A lovely bit of work from Sebastian Blanco earned his compatriot the opportunity from roughly 25 yards on the left corner of the box, and Valeri's take beat Dallas goalkeeper Jesse Gonzalez high to his nearside.

Dallas had been controlling the game before the goal, but they clamped down after they fell behind — largely targeted and consistently torching the left side of the Timbers' defense, with Jorge Villafaña unable to wrangle Michael Barrios and Liam Ridgewell a step slow in his tracking of former teammate Maxi Urruti.

Ridgewell would end up with a yellow card for his trouble — as would Urruti, for vociferous and consistent dissent — while Barrios would end up free on the byline and inside the box on multiple occasions in both halves.

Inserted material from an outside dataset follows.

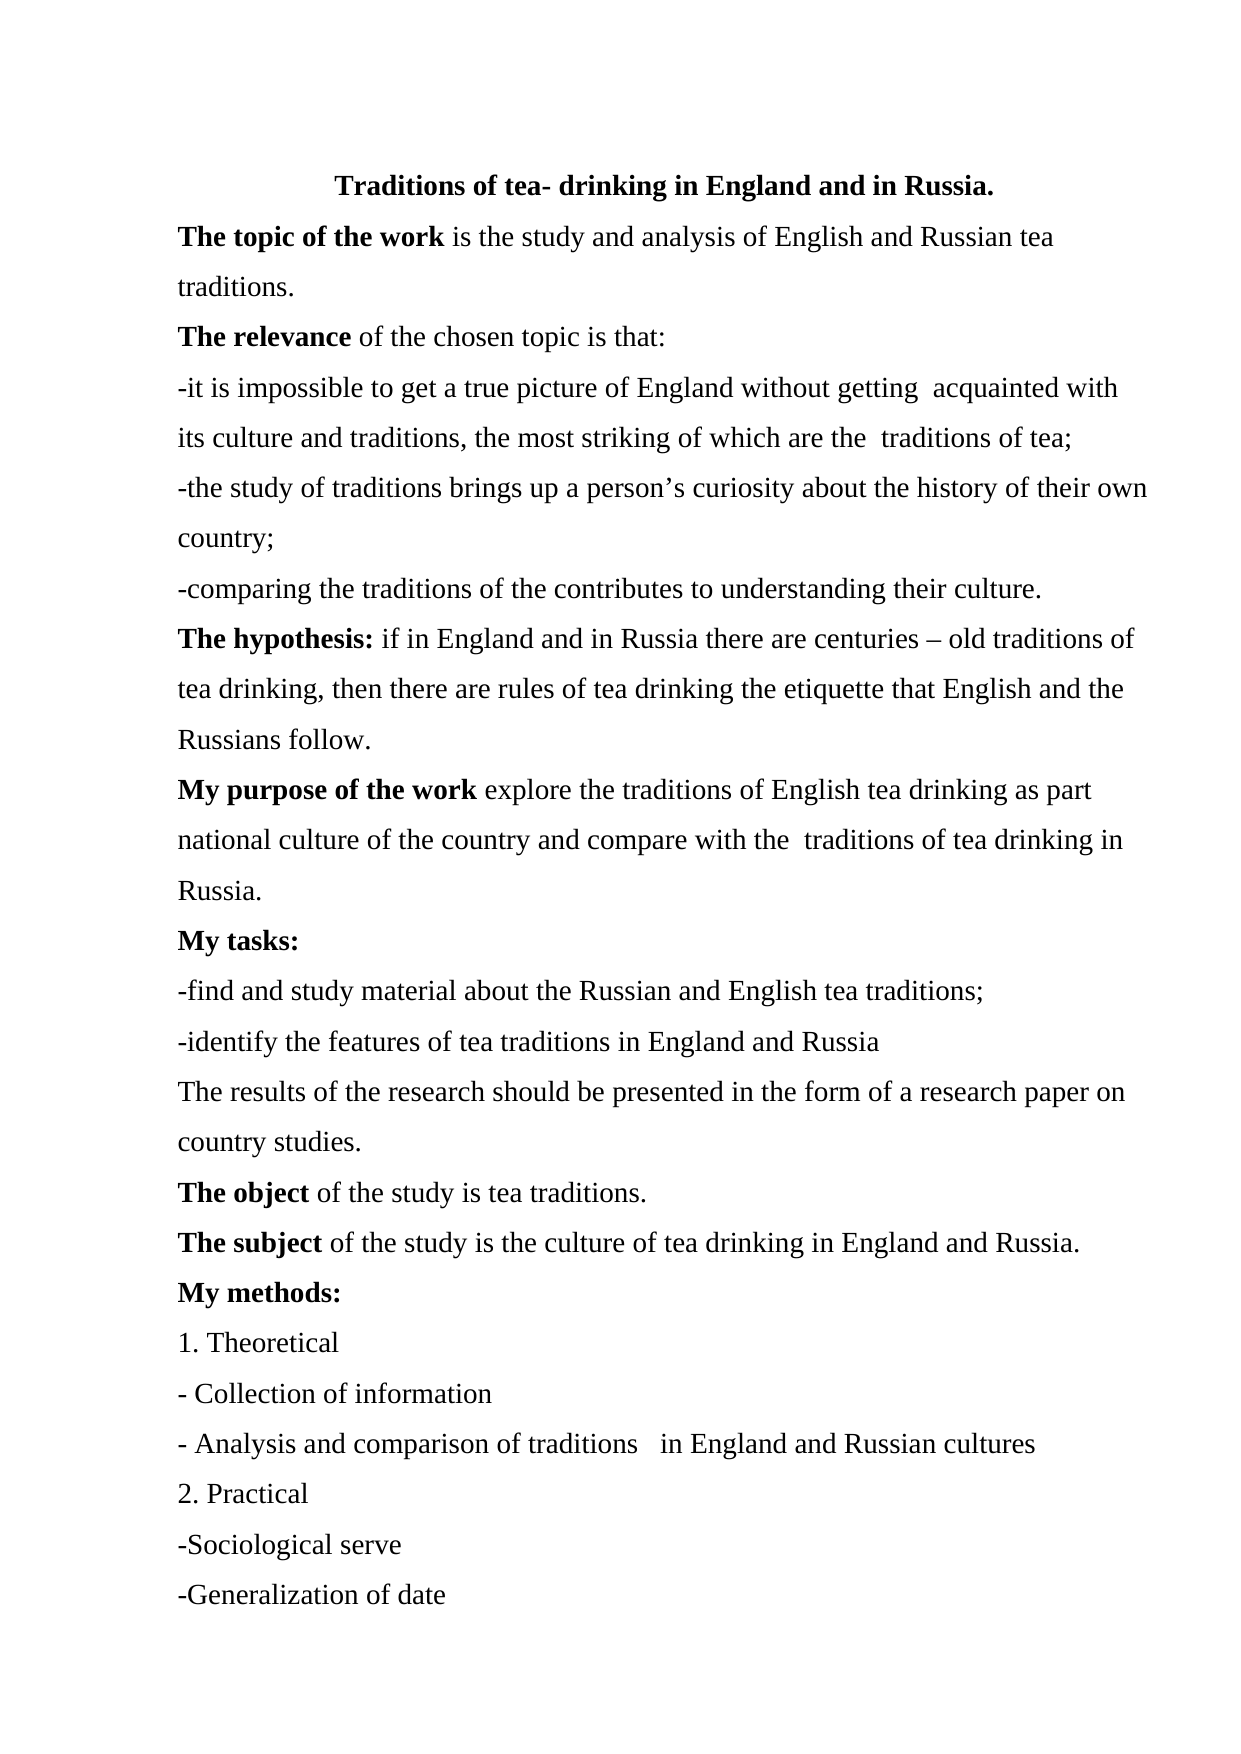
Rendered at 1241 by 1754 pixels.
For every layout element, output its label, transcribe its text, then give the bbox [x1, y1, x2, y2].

But, in keeping with one of the themes of the night, the Colombian winger ultimately couldn't conjure a decisive moment. The closest he got was when Attinella saved a shot onto the crossbar with his face just after Valeri's goal, after which Santiago Mosquera misfired an open rebound.

Barrios' biggest moment, in the end, was the long-ball he struck ten minutes into the second half. It set Dominic Badji and Mabiala up for a footrace to goal that the forward was winning when Mabiala dragged him down just outside of the box.

Craig Mitchelldyer/Portland Timbers
Referee Alan Kelly didn't hesitate, sending Mabiala off and giving Dallas a jolt of both energy and belief. Bill Tuiloma entered the game, and the Timbers geared up for a half hour of backs-to-the-wall, emergency defending.

Turned out, shortly after Attinella made a terrific kick save on a shot from Dallas substitute Roland Lamah, they'd have some margin for error.

After not breaking out of their own half once since the red card, a chip over the top from David Guzman caught Ziegler napping. Jeremy Ebobisse got to the ball first, Gonzalez came rushing off his line but had no play, and as Ebobisse found a trailing Valeri, the net was empty save for a furiously retreating Hedges.

But Valeri didn't give the former MLS Defender of the Year a chance. He zipped his shot low and hard into the near corner, and exploded in celebration: sprinting towards the Timbers' substitutes before being mobbed by the rest of his teammates.

It was a backbreaking goal. Dallas continued to pile on the pressure, but they wouldn't find a goal until the 94th minute on a goalmouth conversion from Hedges. There were no more chances. It ended 2-1, the Timbers jubilant, and Dallas crushed.

It's the fourth time in the last five years that Dallas been knocked out of the playoffs by either Portland or Seattle, and it will likely mean significant changes to a team that, for so much of the night, felt destined to come up just short.

Oscar Pareja's team had lost three straight games to end the regular season, and their performance on Wednesday night pretty well summed up why. For all the danger they created, they could neither find their composure in front of goal nor stay switched on defensively for all 90 minutes.

The contrast to the Timbers couldn't have been starker. Despite being dominated between the boxes, Portland was ruthless inside the boxes — with Valeri pounding in his two chances and Attinella coming up massive time and again on the other end.

Some of that is talent. Had Dallas a single player just three quarters as good as the Maestro, they might still have life this morning. Some of it is simply mentality. The Timbers' big players have had plenty of success, and they've had plenty of success in the postseason. There was never any panic.

The Timbers' next challenge, be it against SKC or Seattle, will be significantly more daunting than this one was. But winning a playoff game on the road, considering how the season started and how it was trending just a month ago, is no small accomplishment for Savarese and his players.

The first-year coach was understandably elated postgame — calling Valeri "magic" and complementing his team's "sacrifice" after Mabiala's sending off.

Indeed, that's been the formula for the Timbers this year: do the work defensively, do the work off the ball, and let one of their great players make the difference.

It's not fancy, but in the postseason, where games are tight and margins are thin, it's as good a recipe as any. Dallas is done. The Timbers are moving on. A big time series awaits.